++++ EXTRACTED INFORMATION
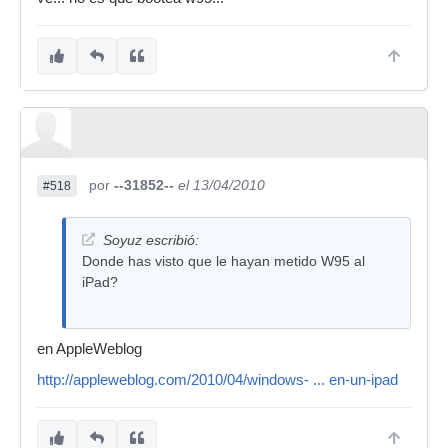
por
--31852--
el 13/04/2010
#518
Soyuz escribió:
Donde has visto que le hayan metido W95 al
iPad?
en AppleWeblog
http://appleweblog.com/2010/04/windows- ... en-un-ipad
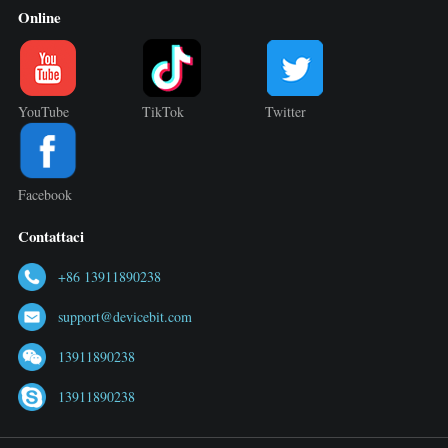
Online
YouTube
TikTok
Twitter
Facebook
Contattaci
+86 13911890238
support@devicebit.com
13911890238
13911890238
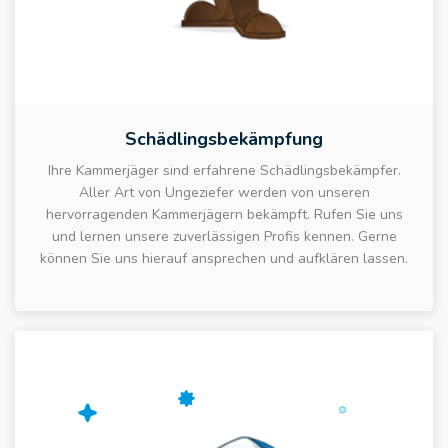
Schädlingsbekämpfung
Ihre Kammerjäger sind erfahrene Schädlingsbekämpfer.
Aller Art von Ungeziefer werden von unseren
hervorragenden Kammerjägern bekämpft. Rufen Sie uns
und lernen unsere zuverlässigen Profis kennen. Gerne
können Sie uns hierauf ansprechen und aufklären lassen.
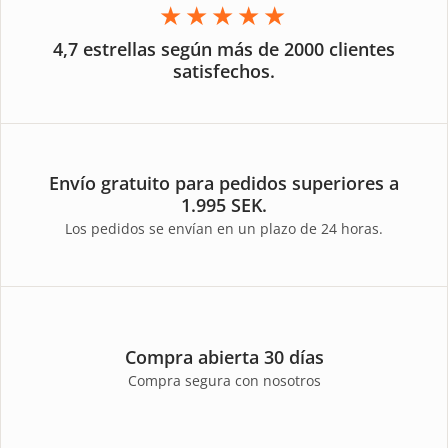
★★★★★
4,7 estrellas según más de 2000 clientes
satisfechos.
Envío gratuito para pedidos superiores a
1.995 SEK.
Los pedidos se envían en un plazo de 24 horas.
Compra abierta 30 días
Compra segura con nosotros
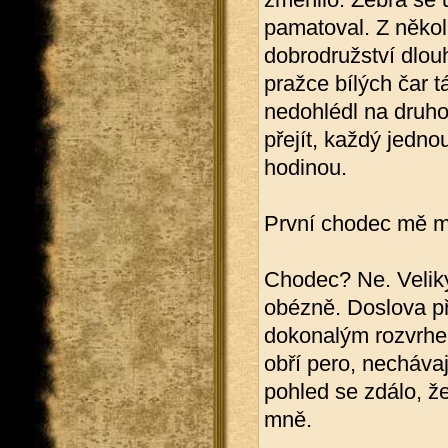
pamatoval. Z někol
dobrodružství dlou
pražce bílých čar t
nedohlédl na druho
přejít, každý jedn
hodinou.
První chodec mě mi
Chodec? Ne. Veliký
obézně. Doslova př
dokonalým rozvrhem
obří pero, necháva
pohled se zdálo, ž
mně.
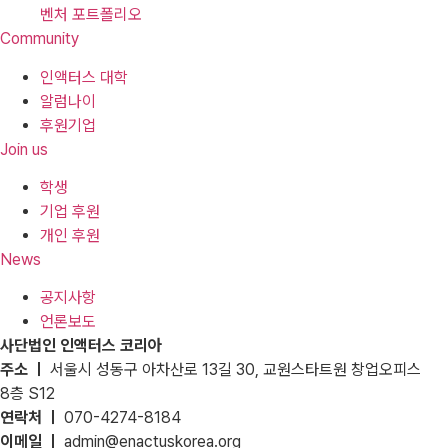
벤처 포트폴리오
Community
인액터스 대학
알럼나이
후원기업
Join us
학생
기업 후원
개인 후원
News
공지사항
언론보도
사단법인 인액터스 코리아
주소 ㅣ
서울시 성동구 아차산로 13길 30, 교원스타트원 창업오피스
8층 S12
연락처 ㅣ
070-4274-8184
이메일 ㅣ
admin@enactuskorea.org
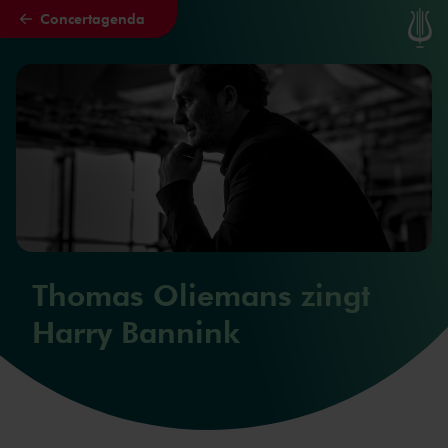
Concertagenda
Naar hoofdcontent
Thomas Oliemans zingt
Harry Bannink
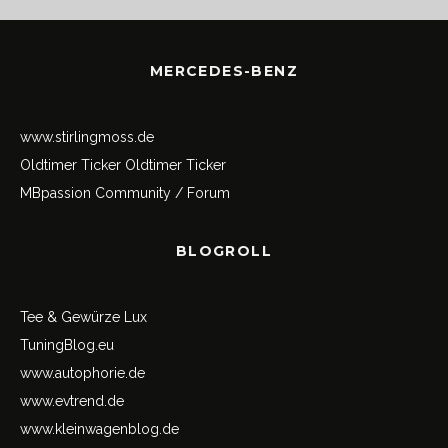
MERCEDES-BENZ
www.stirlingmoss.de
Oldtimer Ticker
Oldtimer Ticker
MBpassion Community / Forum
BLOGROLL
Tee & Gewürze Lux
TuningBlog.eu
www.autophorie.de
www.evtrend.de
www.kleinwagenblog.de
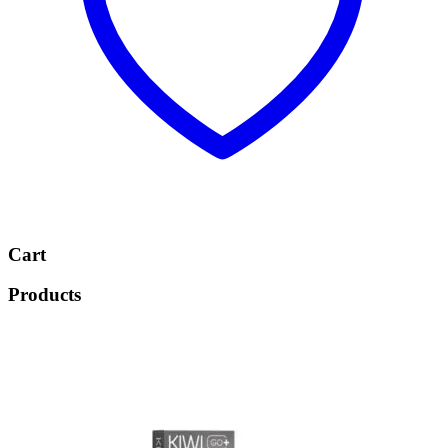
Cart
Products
++++++++
++++ EXTRACTED INFORMATION
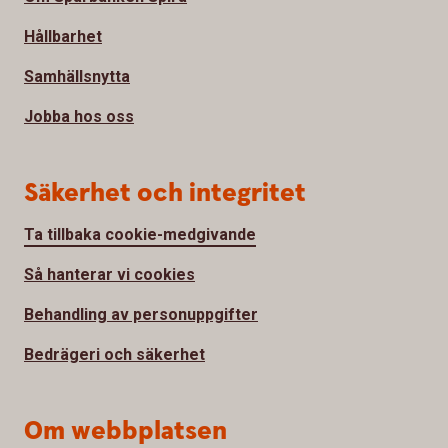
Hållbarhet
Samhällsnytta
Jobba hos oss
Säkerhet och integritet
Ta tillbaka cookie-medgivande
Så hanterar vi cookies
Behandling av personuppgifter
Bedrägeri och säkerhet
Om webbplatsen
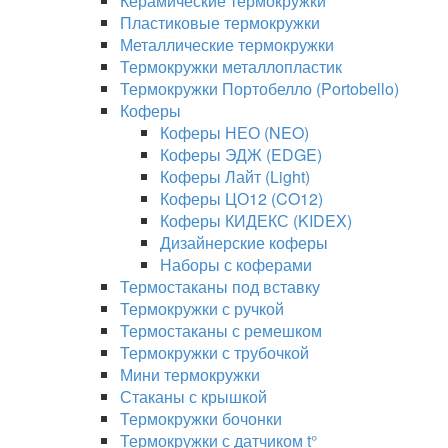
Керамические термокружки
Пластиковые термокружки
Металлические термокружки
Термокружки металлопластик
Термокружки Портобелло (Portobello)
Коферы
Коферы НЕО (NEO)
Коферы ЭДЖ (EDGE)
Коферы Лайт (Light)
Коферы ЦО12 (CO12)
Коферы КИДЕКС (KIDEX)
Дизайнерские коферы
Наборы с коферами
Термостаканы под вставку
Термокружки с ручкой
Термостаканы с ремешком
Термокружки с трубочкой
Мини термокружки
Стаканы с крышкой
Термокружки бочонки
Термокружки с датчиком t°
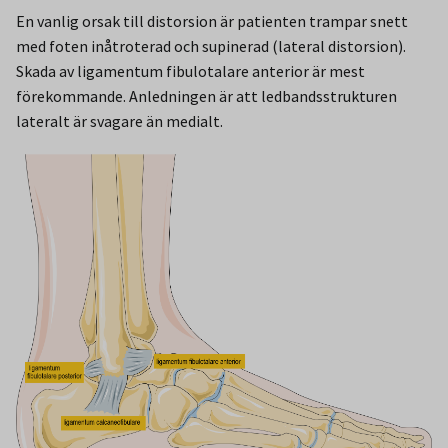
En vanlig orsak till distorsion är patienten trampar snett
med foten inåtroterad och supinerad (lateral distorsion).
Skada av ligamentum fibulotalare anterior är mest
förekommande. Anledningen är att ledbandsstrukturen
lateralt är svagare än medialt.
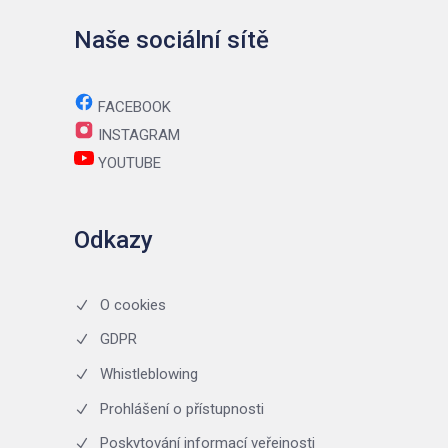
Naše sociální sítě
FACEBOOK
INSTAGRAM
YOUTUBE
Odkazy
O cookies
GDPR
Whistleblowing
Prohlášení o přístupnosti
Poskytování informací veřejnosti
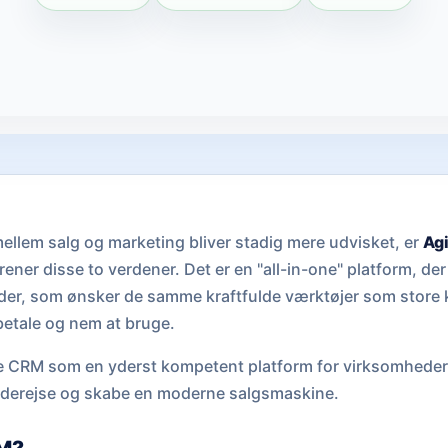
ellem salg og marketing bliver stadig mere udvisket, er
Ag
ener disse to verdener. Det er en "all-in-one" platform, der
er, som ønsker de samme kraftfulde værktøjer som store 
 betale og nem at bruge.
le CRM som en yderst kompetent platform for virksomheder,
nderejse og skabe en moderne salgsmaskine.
++++++++
++++ EXTRACTED INFORMATION
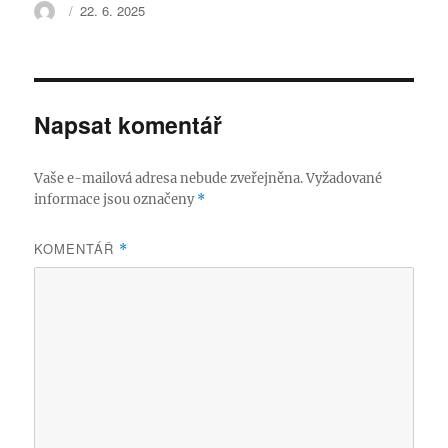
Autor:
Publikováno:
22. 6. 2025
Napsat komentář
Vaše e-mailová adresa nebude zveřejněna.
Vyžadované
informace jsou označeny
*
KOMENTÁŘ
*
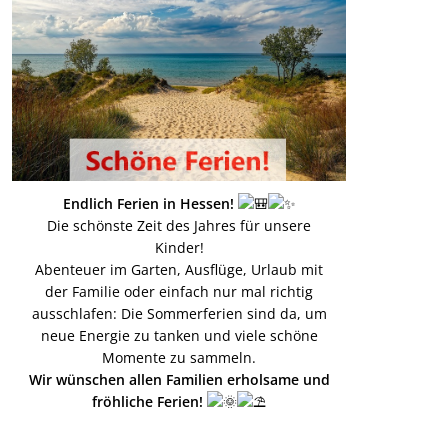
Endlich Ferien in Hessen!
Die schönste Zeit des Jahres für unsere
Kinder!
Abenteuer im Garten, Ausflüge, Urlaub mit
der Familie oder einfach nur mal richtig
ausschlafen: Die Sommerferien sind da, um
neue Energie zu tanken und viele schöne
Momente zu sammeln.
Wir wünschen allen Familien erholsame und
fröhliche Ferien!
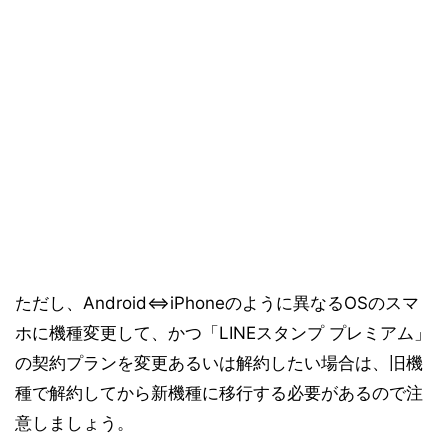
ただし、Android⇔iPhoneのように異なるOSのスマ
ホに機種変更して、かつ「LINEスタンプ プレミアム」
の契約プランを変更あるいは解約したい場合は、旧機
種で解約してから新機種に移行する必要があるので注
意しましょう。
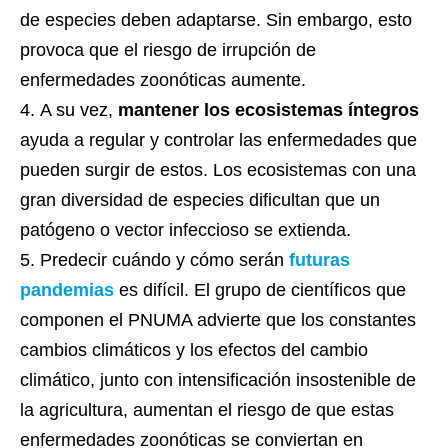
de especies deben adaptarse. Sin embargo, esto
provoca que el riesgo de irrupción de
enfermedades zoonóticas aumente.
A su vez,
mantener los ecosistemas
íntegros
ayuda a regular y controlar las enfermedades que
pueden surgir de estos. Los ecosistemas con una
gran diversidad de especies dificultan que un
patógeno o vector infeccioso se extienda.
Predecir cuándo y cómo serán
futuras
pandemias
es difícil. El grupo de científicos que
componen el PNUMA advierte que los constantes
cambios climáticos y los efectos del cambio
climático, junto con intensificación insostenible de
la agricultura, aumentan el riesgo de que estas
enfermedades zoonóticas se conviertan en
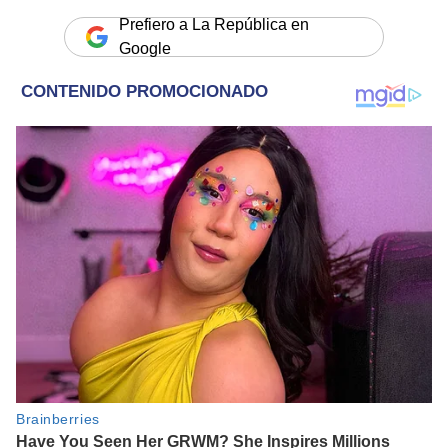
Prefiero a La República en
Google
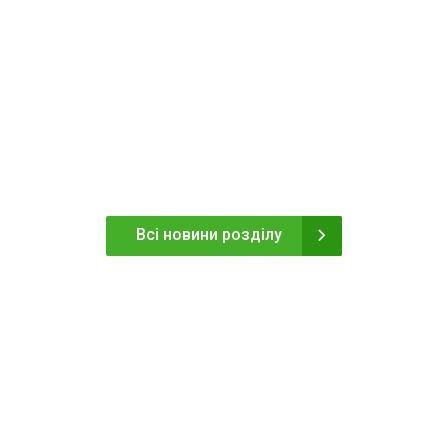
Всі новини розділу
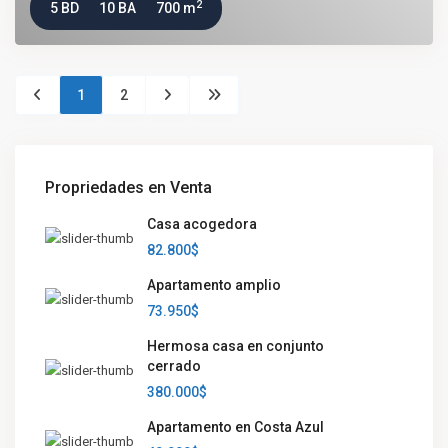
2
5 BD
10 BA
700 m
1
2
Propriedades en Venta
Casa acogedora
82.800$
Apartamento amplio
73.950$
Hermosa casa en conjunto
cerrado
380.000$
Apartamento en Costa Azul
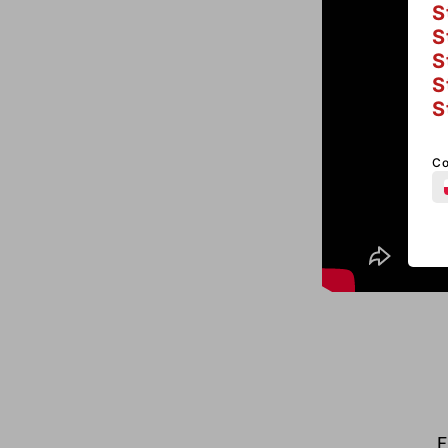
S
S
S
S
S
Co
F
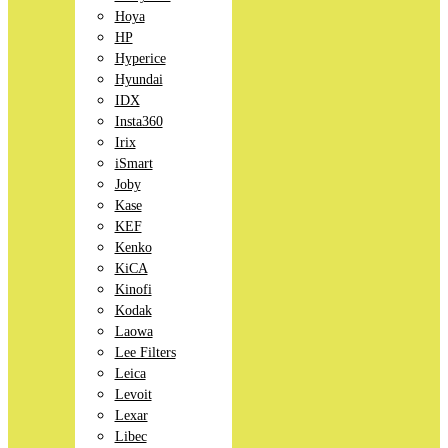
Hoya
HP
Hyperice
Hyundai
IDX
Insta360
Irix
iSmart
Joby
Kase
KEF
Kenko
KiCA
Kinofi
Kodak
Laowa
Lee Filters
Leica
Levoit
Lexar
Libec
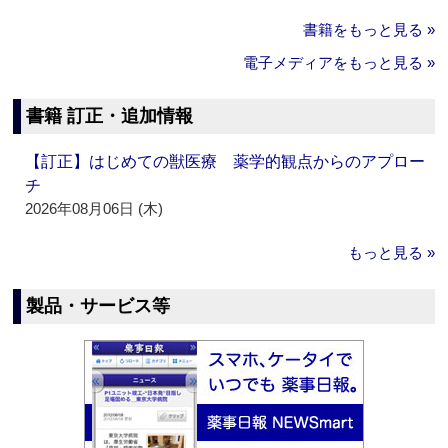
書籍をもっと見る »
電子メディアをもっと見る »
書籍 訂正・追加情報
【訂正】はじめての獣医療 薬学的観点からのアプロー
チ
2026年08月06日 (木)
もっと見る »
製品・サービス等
++++++++
EXERCISE PROMPT: Exercise for the records above: copy only the lines from the one with "support@devicebit.com" to the one with "Tee & Gewürze Lux", both ends kept, and drop the pictures.

THE ANSWER:
support@devicebit.com
13911890238
13911890238
Schädlingsbekämpfung
Ihre Kammerjäger sind erfahrene Schädlingsbekämpfer.
Aller Art von Ungeziefer werden von unseren
hervorragenden Kammerjägern bekämpft. Rufen Sie uns
und lernen unsere zuverlässigen Profis kennen. Gerne
können Sie uns hierauf ansprechen und aufklären lassen.
★★★★★
4,7 estrellas según más de 2000 clientes
satisfechos.
Envío gratuito para pedidos superiores a
1.995 SEK.
Los pedidos se envían en un plazo de 24 horas.
Compra abierta 30 días
Compra segura con nosotros
pamatoval. Z někol
dobrodružství dlou
pražce bílých čar t
nedohlédl na druho
přejít, každý jedn
hodinou.
První chodec mě mi
Chodec? Ne. Veliký
obézně. Doslova př
dokonalým rozvrhem
obří pero, necháva
pohled se zdálo, ž
mně.
벤처 포트폴리오
Community
인액터스 대학
알럼나이
후원기업
Join us
학생
기업 후원
개인 후원
News
공지사항
언론보도
사단법인 인액터스 코리아
주소 ㅣ
서울시 성동구 아차산로 13길 30, 교원스타트원 창업오피스
8층 S12
연락처 ㅣ
070-4274-8184
이메일 ㅣ
admin@enactuskorea.org
Concertagenda
Naar hoofdcontent
Thomas Oliemans zingt
Harry Bannink
MERCEDES-BENZ
www.stirlingmoss.de
Oldtimer Ticker
Oldtimer Ticker
MBpassion Community / Forum
BLOGROLL
Tee & Gewürze Lux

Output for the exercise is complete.